:: Activity ::
Copy out, from the entries below, each line holding the string "priority".

:: Saved entries ::
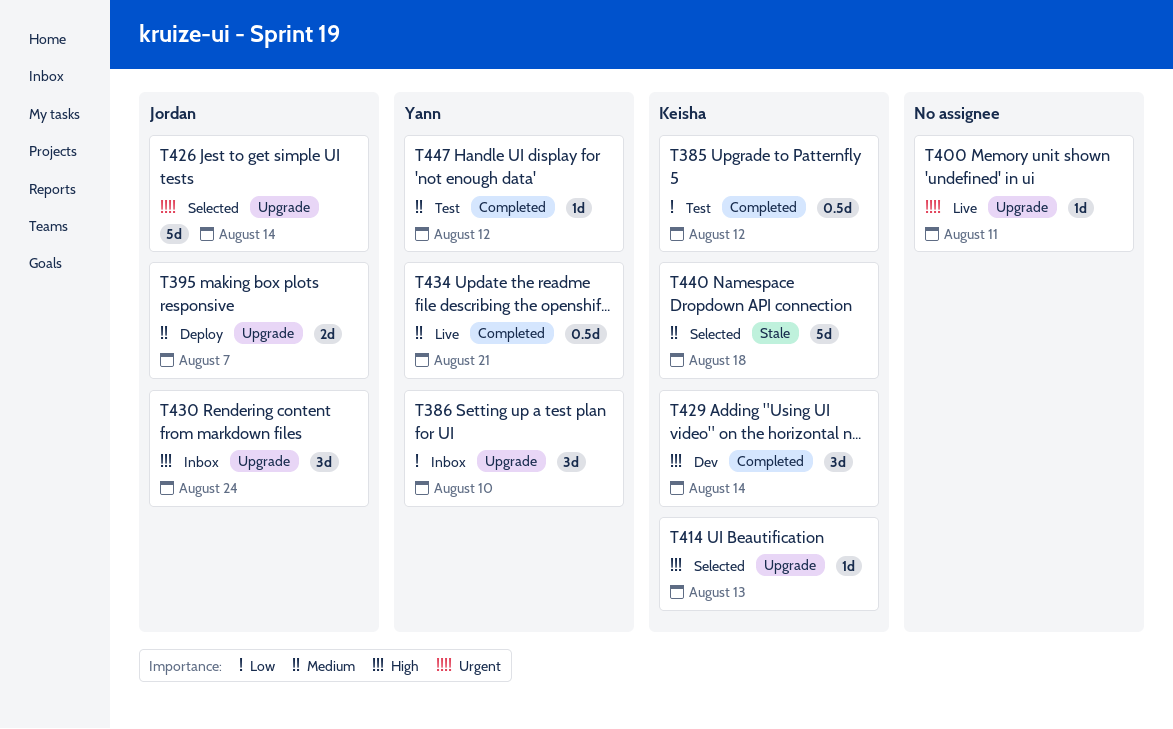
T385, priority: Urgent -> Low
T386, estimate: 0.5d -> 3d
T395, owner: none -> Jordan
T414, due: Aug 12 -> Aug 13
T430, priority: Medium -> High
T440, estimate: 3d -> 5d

:: The completed task ::
T385, priority: Urgent -> Low
T430, priority: Medium -> High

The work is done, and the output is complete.